Lógicamente, cabría suponer que la cultura es aquello que distingue y diferencia a los pueblos entre sí, uniéndolos a veces y separándolos casi siempre. Por regla general, la gente se siente orgullosa de su cultura, y hace todo lo posible por transmitirla y compartirla. Para los inmigrantes procedentes de diferentes países del mundo, perder su cultura es la peor de las desgracias dentro del drama que ya les supone abandonar su tierra y su familia. Algunos son reacios a tolerar manifestaciones culturales ajenas, en una postura conocida como etnocentrismo o incluso xenofobia.

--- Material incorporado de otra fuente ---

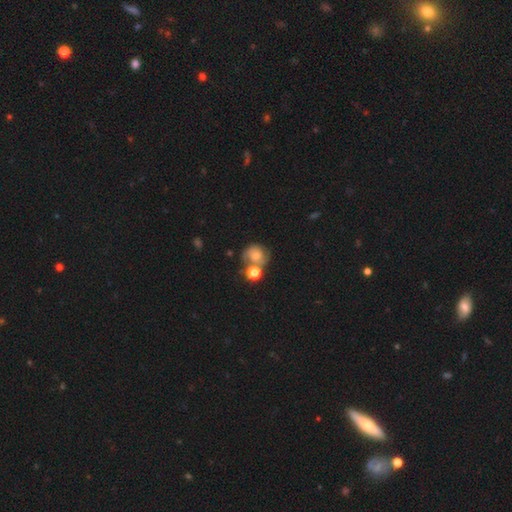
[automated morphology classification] smooth-or-featured: smooth: 45% | featured or disk: 43% | star or artifact: 12%
  merging: none: 47% | merger: 27% | minor disturbance: 17% | major disturbance: 9%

Por eso me sorprende tanto que en España el término cultura haya sido devaluado de forma premeditada. “El mundo de la cultura está en crisis”… “La piratería informática amenaza a la industria de la cultura”… Al parecer, la cultura en España es un producto manufacturado y explotado por ciertas empresas e individuos que poseen el monopolio cultural, constituyendo un lobby capaz incluso de obligar al mismísimo presidente del gobierno a reunirse con ellos y a todo un parlamento democrático a legislar en la dirección que marquen sus intereses económicos. ¿Qué ha pasado con la cultura de toda la vida, con esa que nos enseñaron en las escuelas? ¿Acaso ha sucumbido ante el rodillo de la mercadotecnia audiovisual?

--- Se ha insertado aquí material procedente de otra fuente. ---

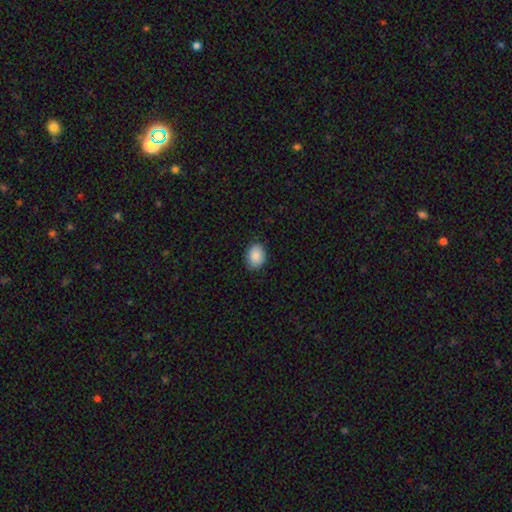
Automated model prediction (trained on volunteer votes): Q: Smooth or featured?
A: smooth (89%); runner-up: star or artifact (7%)
Q: How rounded?
A: in between (69%); runner-up: round (30%)
Q: Merging?
A: none (87%); runner-up: minor disturbance (10%)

Hace mucho tiempo que estaba deseando escribir sobre este tema. Hasta la anterior ministra de cultura -cuya máxima ocupación era mantener contenta a esta gente del “lobby cultural”- afirmaba que la cultura no puede ser gratuita. Esto, dicho en boca de una ministra socialista, me causa una incertidumbre política mayúscula. O sea, ¿la cultura sólo debe estar al alcance de quien pueda pagarla?

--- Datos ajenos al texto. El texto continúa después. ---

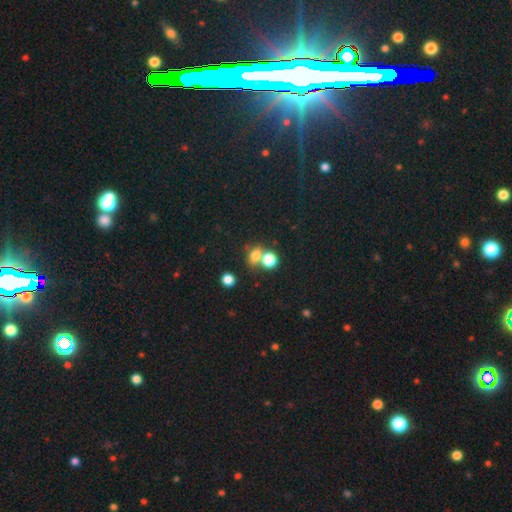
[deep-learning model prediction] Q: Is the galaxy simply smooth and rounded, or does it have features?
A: smooth — 73%.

No, tranquilos. Que no cunda el pánico. Lo que sucede es que su señoría no se refería a la cultura de verdad. No se refería a la poesía de Quevedo, ni a los cuadros del Greco, ni a la música de Mozart (todo lo cual se encuentra bajo dominio público y es accesible para todos). En realidad, la señora ex-ministra se refería a la obra de personajes como David Bisbal, Ana Belén, Miguel Ríos, etc, que si bien podrían ser considerados como artistas de talento, están a dos millones de años luz de formar parte de la cultura de España. Describiéndolos de forma coloquial, esta gente no son sino juglares, bufones o cómicos venidos a más. La industria audiovisual les ha convertido en millonarios al precio de convertir lo que podría haber llegado a ser una obra artística en un producto comercial, con el matiz de que el producto audiovisual es el único que los ciudadanos pagamos un número ilimitado de veces.
Ni siquiera podemos elegir entre consumir o no consumir este producto, ya que de una u otra forma, vamos a terminar pagando por él, aunque no queramos, y todo ello por culpa del tan cacareado canon digital. Si tienes un teléfono móvil, un ordenador portátil, un reproductor de mp3, probablemente hayas contribuido sin querer a engordar aún más las arcas de estos millonarios. Incluso el sector cinematográfico español tiene la desfachatez de protestar por la descarga de películas por Internet, cuando en realidad el cine español es un producto subvencionado, pagado con el dinero de nuestros propios impuestos, y de tan mala calidad que dudo que nadie pierda el tiempo bajándolo de Internet. Ellos le llaman “cultura”, pero en realidad forman parte de un desastroso negocio cuya única finalidad es seguir chupando del bote de los dineros públicos para seguir rodando bodrios infumables y vivir del cuento indefinidamente.
Hay un controvertido personaje televisivo que definía a la perfección lo que estos autodemonimados “creadores” son en realidad. El publicista Risto Mejide tenía la costumbre de calificar a los concursantes de Operación Triunfo como productos comerciales, y puntuaba sus actuaciones en base a si le parecían buenos o malos productos comerciales. Todo un acierto, ya que en el mundillo de la empresa audiovisual, la habitual fauna musical española no es otra cosa.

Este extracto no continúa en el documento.